TASK DIRECTIONS:
The data below should be restated word for word, with every picture omitted.

DATASET:
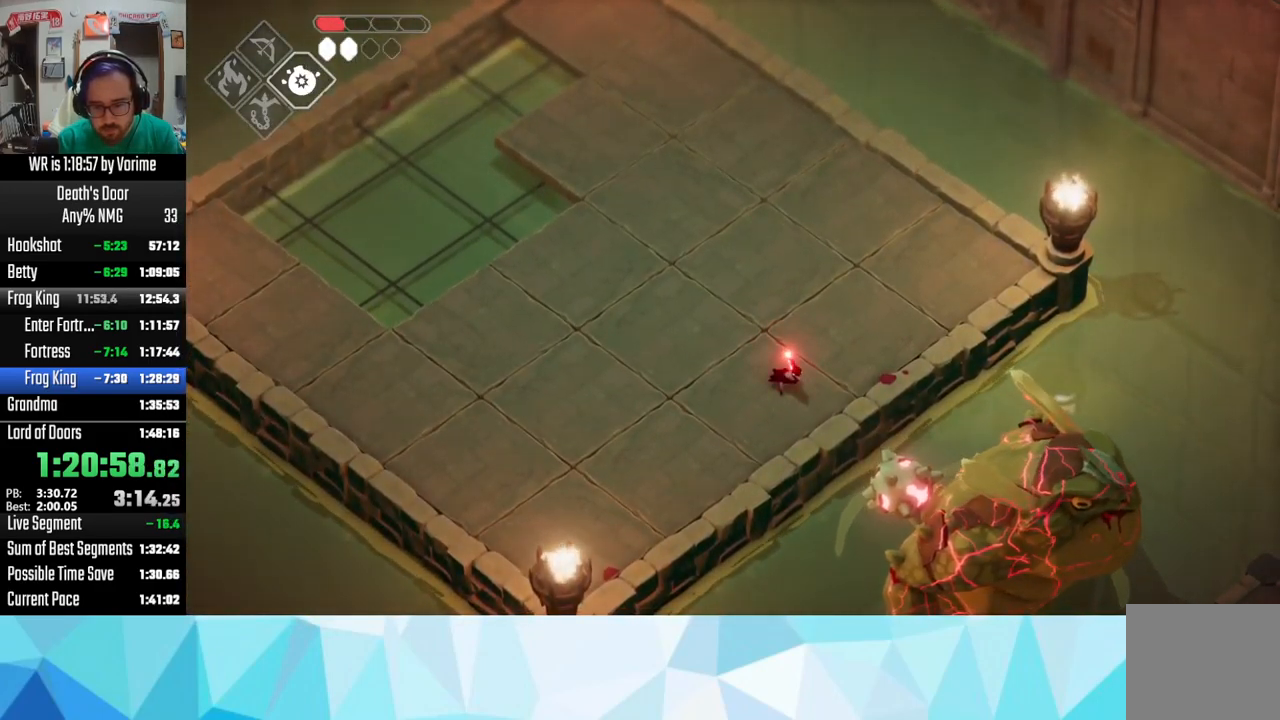
{"buttons": ["R2", "L3"], "left_stick": "down", "right_stick": "center", "events": []}
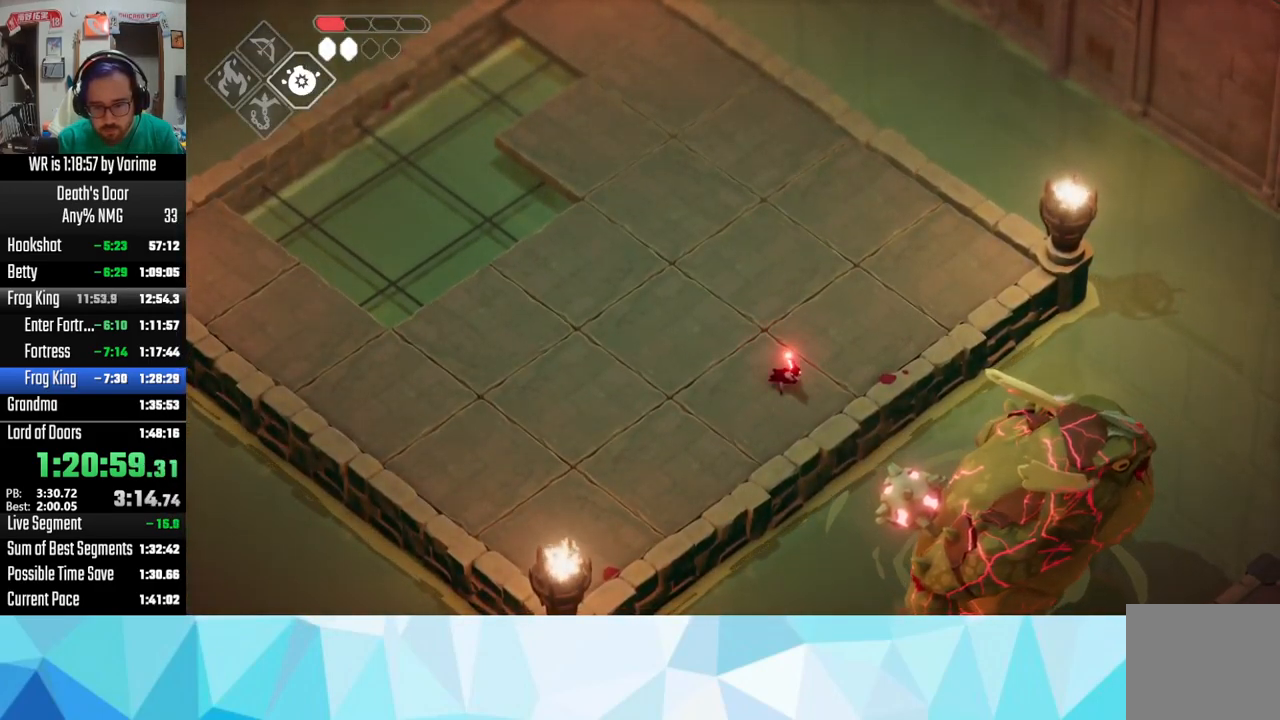
{"buttons": ["R2", "L3"], "left_stick": "down", "right_stick": "center", "events": []}
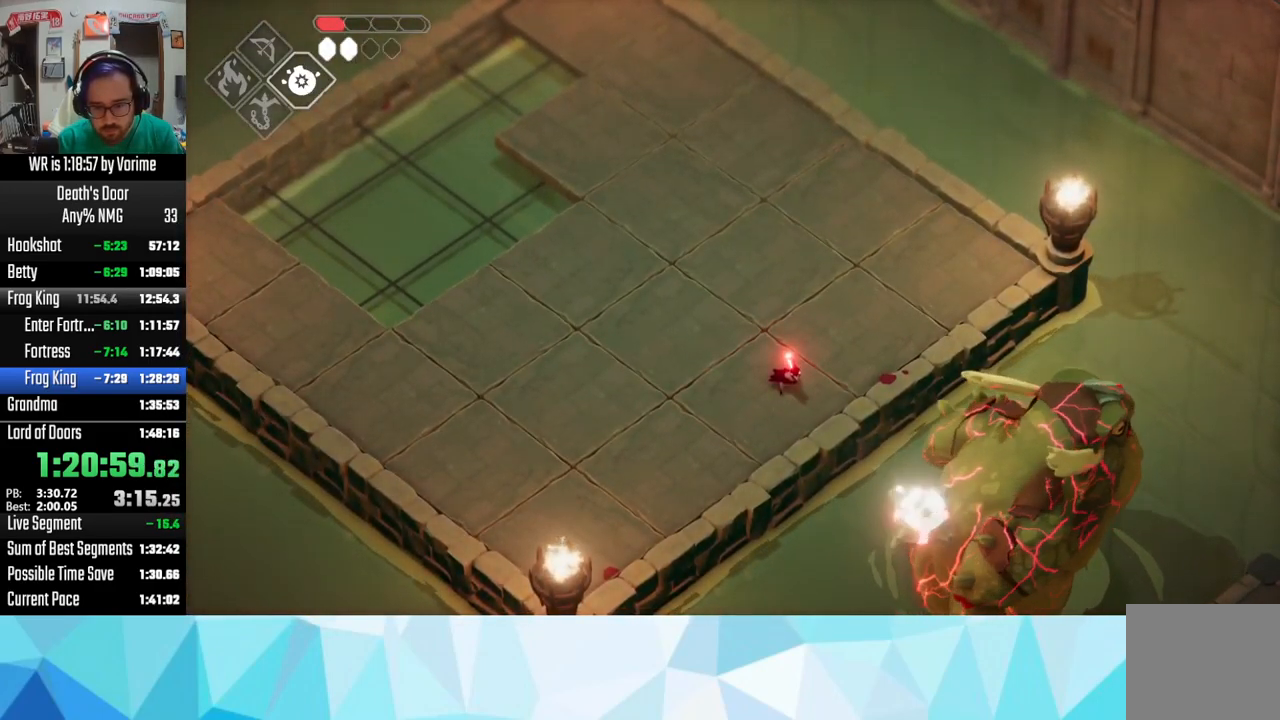
{"buttons": ["L3"], "left_stick": "down-right", "right_stick": "center", "events": [[383, "R2", "up"], [483, "left_stick", "down-right"]]}
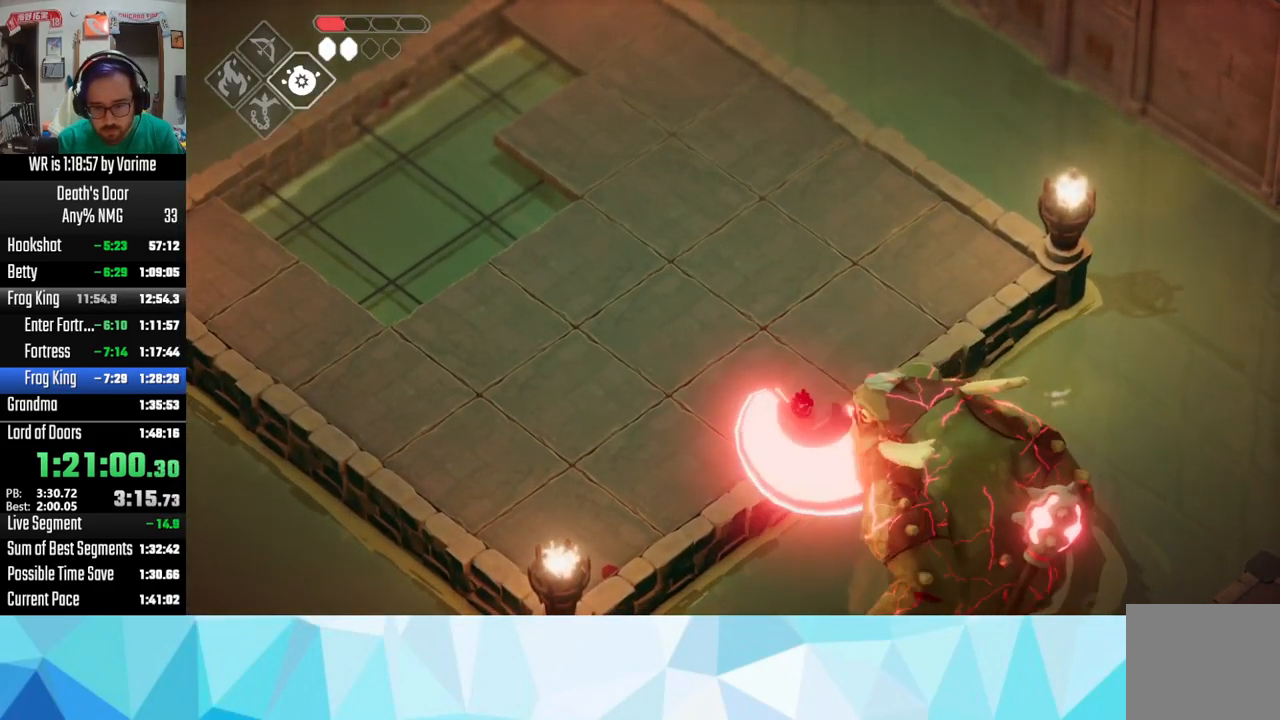
{"buttons": [], "left_stick": "right", "right_stick": "center", "events": [[316, "SQUARE", "down"], [433, "SQUARE", "up"], [483, "L3", "up"], [483, "left_stick", "right"]]}
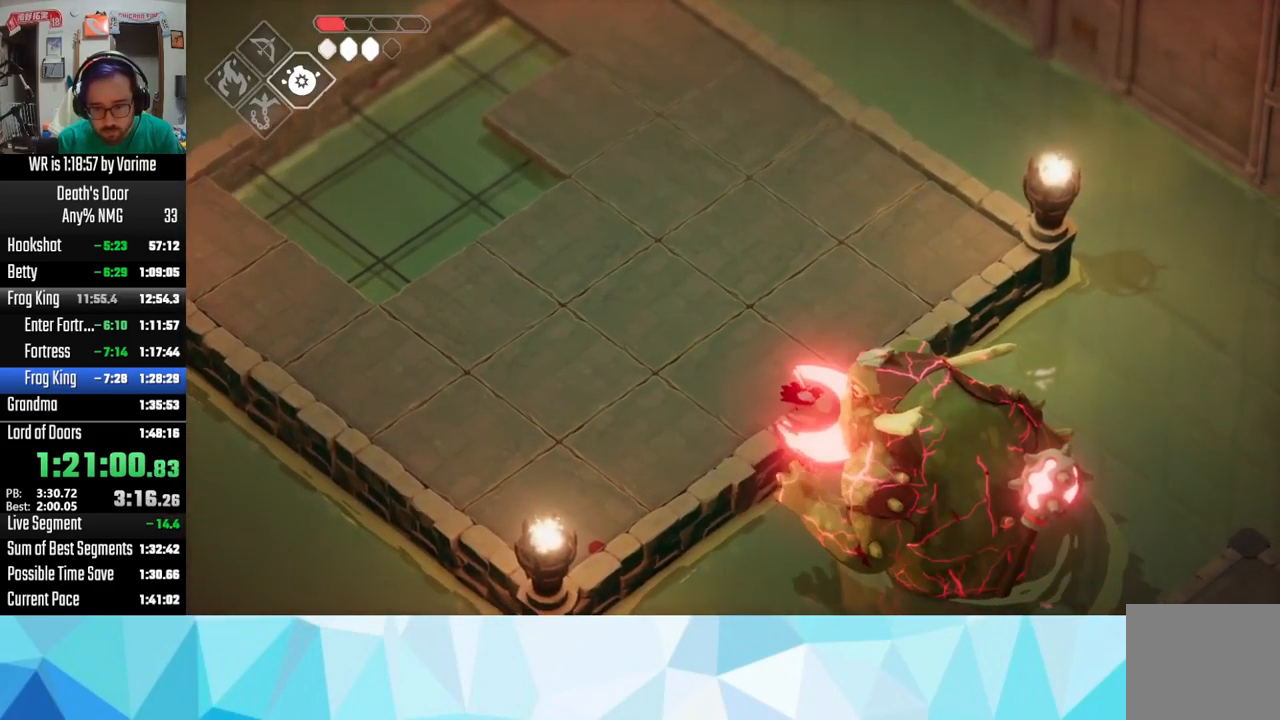
{"buttons": [], "left_stick": "up-right", "right_stick": "center", "events": [[83, "left_stick", "up-right"], [350, "SQUARE", "down"], [400, "SQUARE", "up"]]}
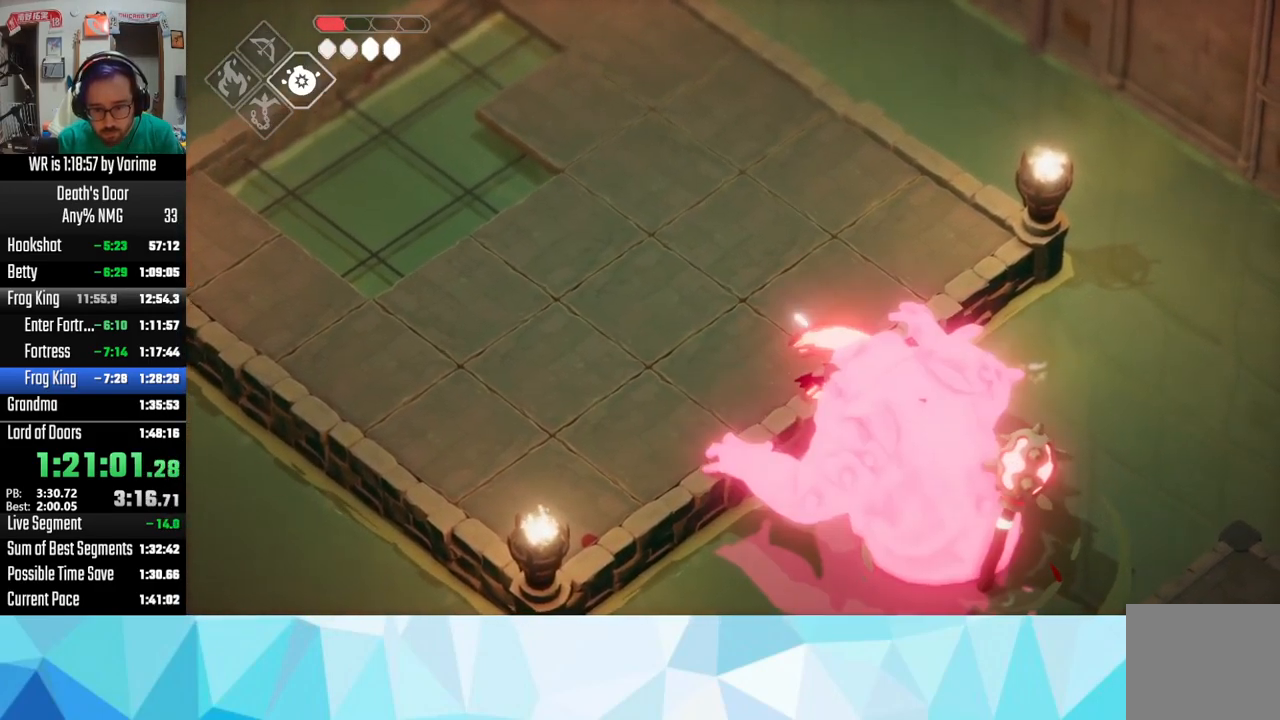
{"buttons": ["L3"], "left_stick": "up-left", "right_stick": "center", "events": [[66, "left_stick", "up"], [166, "L3", "down"], [250, "left_stick", "up-left"]]}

EXERCISE RESPONSE:
{"buttons": ["R2", "L3"], "left_stick": "down", "right_stick": "center", "events": []}
{"buttons": ["R2", "L3"], "left_stick": "down", "right_stick": "center", "events": []}
{"buttons": ["L3"], "left_stick": "down-right", "right_stick": "center", "events": [[383, "R2", "up"], [483, "left_stick", "down-right"]]}
{"buttons": [], "left_stick": "right", "right_stick": "center", "events": [[316, "SQUARE", "down"], [433, "SQUARE", "up"], [483, "L3", "up"], [483, "left_stick", "right"]]}
{"buttons": [], "left_stick": "up-right", "right_stick": "center", "events": [[83, "left_stick", "up-right"], [350, "SQUARE", "down"], [400, "SQUARE", "up"]]}
{"buttons": ["L3"], "left_stick": "up-left", "right_stick": "center", "events": [[66, "left_stick", "up"], [166, "L3", "down"], [250, "left_stick", "up-left"]]}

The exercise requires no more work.